-Re: Table creation for logfile data
John Omernik 2013-11-25, 00:51
I wouldn't worry about efficiency to much:
concat('20', split(date_field, '\\/'), '-', split(date_field, '\\/'),
'-', split(date_field, '\\/')) as proper_date -- YYYY-MM-DD
On Sun, Nov 24, 2013 at 12:13 PM, Baahu <[EMAIL PROTECTED]> wrote:
> Hi John,
> Thanks for the reply,I have been given a new format of data and now the
> logs aren't as messy as they were earlier, but yes your mail gave me
> pointers which helped me is handling the new data.
> Now..I am stuck while handling a format of date,I am getting date in the
> form 22/11/13 which is dd/mm/yy, I have to rearrange this to yyyy/mm/dd,
> can you please shed some light on this. I think we need to use split() to
> get the tokens and then rearrange, but I am not able to think of an
> efficient way to do this.
> On Sun, Nov 24, 2013 at 5:25 PM, John Omernik <[EMAIL PROTECTED]> wrote:
>> Put the logile into a location on HDFS, and create an external table
>> pointing to that location. The External table should just have one column,
>> a string,
>> CREATE EXTERNAL TABLE logfile_etl (message STRING) LOCATION
>> I think that should work.
>> Then Create another table
>> CREATE TABLE logfile (ts STRING, ADD STRING, files STRING) PARTITIONED BY
>> (DAY STRING) STORED AS ORC;
>> copy files into /etc/logfile
>> run this hive file:
>> SET hive.exec.dynamic.partition=true;
>> SET hive.exec.dynamic.partition.mode=nonstrict;
>> SET hive.exec.max.dynamic.partitions=10000;
>> SET hive.exec.max.dynamic.partitions.pernode=1000;
>> INSERT INTO logfile
>> select substring(message_line, 0, 17) as ts
>> regexp_extract(message_line, '\\[([^\\]+)\\]') as ADD,
>> regexp_extract(message_line,'\\] \\[([^\\]]+)\\]') as files,
>> concat('20', substring(messageline, 0, 8)) as day
>> from logfile_etl
>> delete the the files /etl/logfile (or move them to an archival)

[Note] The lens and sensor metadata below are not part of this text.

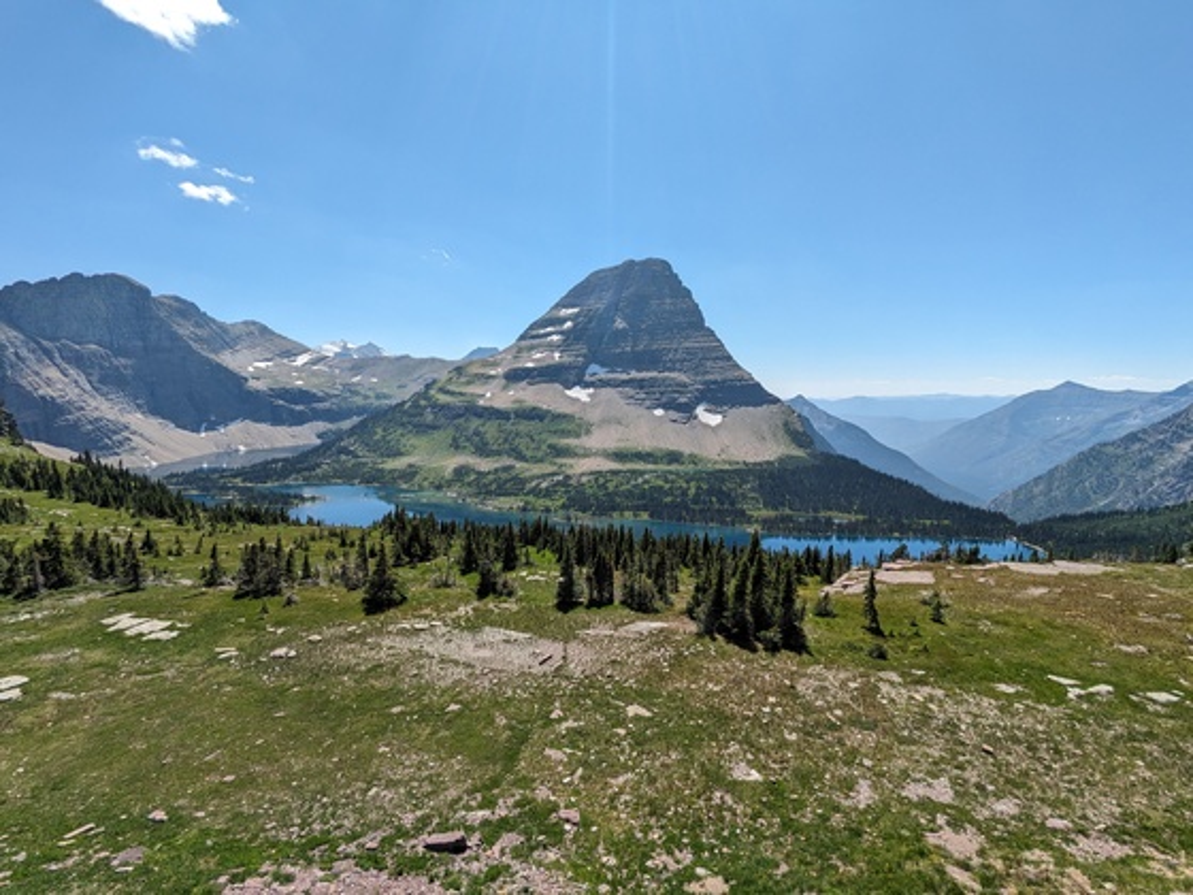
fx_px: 551
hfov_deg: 94.5
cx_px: 596
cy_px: 448
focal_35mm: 16
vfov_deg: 78.1
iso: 51
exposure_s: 1/1821
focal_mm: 2.35
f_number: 2.2
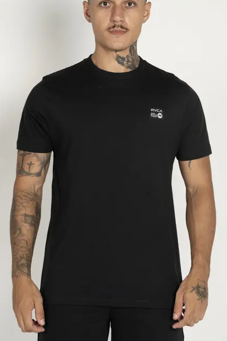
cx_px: 104
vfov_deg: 25.4
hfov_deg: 17.0
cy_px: 156
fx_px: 757
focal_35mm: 80
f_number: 10
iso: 100
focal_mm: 64
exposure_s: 1/125
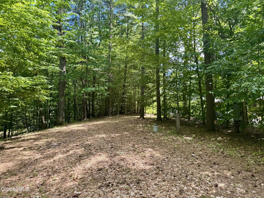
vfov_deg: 56.8
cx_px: 132
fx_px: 183
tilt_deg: +3.7
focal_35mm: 24
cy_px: 99
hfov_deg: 71.6
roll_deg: +1.8
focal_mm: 6.76
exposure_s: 1/419
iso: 80
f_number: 1.78
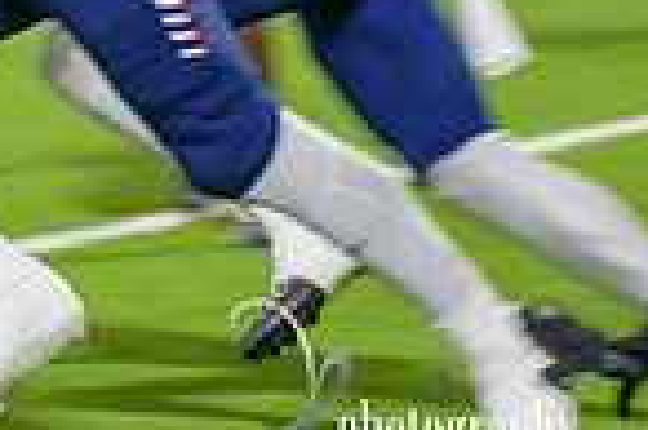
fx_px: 10374
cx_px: -581
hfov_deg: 3.6
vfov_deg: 2.4
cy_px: -233
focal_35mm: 577
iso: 1250
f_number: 2.8
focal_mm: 145
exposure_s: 1/250
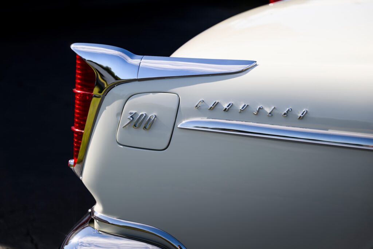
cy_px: 124
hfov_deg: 22.4
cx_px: 186
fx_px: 943
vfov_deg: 15.0
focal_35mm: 91
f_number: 2.8
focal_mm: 91
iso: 80
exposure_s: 1/800
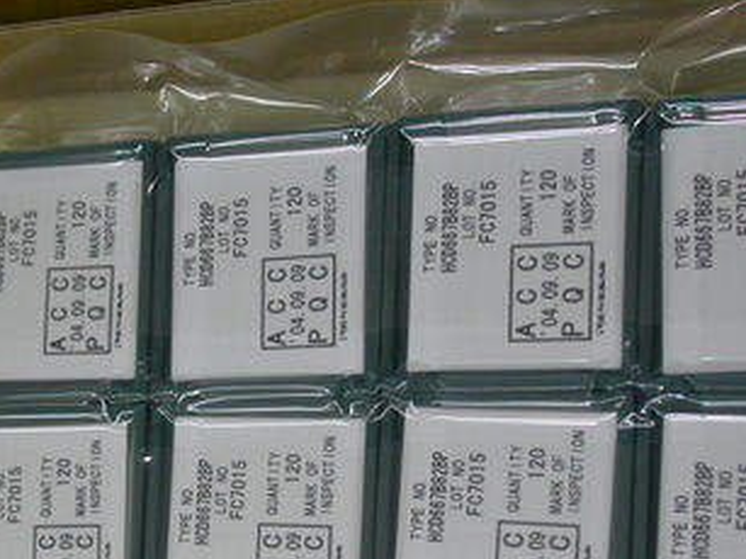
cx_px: 255
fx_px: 2736
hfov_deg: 15.5
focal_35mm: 127
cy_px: 414
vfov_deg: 11.6
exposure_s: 1/12.5
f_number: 3.5
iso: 100
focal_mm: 16.2
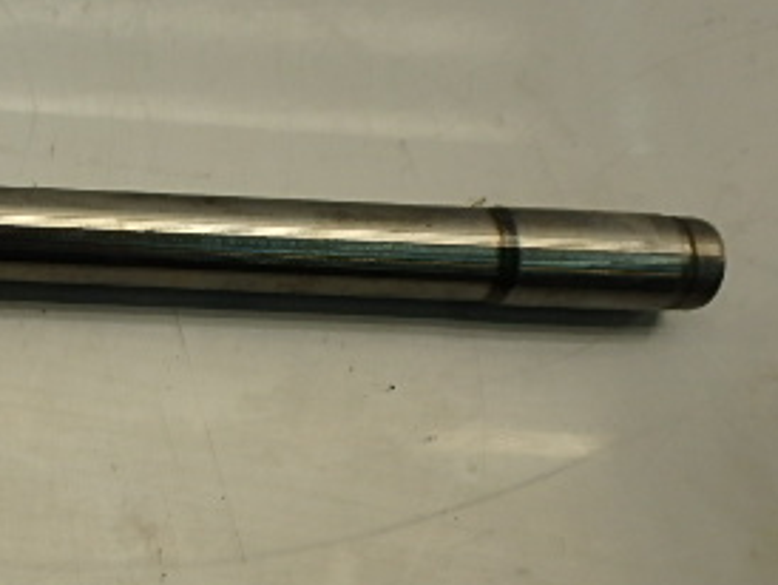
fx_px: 1102
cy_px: 310
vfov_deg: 29.7
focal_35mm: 49
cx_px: -68
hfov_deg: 34.0
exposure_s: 1/100
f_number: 3.5
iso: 125
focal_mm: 3.7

>> That will get you a day partitioned (I added the 20 in front of your date
>> so that string sorts well, although it probably would without it, it'
>> early, and I have not had coffee yet) ORC file table (with compression and
>> ORC good ness. The regexs are a little messy, by based on your one line of
>> data, should work. Also: If you have data from pre 2000 obviously, the
>> concat('20' thing needs to be updated. Note, I didn't use a regex on the
>> date... why? It appears to be properly padded data, therefore a substring
>> is fast. This type of stuff has so many ways to skin a cat, so your way may
>> be totally different from my way, but this is how I'd approach it long
>> term. (if it's a one time thing, I may not create the managed the table,
>> but if so, having partitions and ORC files will make things faster). If
>> there are syntax errors I apologize, see earlier disclaimer about lack of
>> proper bean sourced stimulants.
>> On Sat, Nov 23, 2013 at 7:36 AM, Baahu <[EMAIL PROTECTED]> wrote:
>>> I have a messy log file which I want to use to create a table, I am only
>>> interested to retrieve 3 columns (time,ADD,files),which are in bold.
>>> Sample entry from log file
>>> *: 13-11-23 06:23:45 [ADD] [file1.zip|file2.zip] * junkjunk|2013-11-23
>>> 06:23:44:592 EST|file3.zip xyz|2013-11-23 06:23:44:592 EST|file3.zip
>>> Can you please let me know how I should go about, regex seems to be way
>>> out,but I am struggling with that as well !!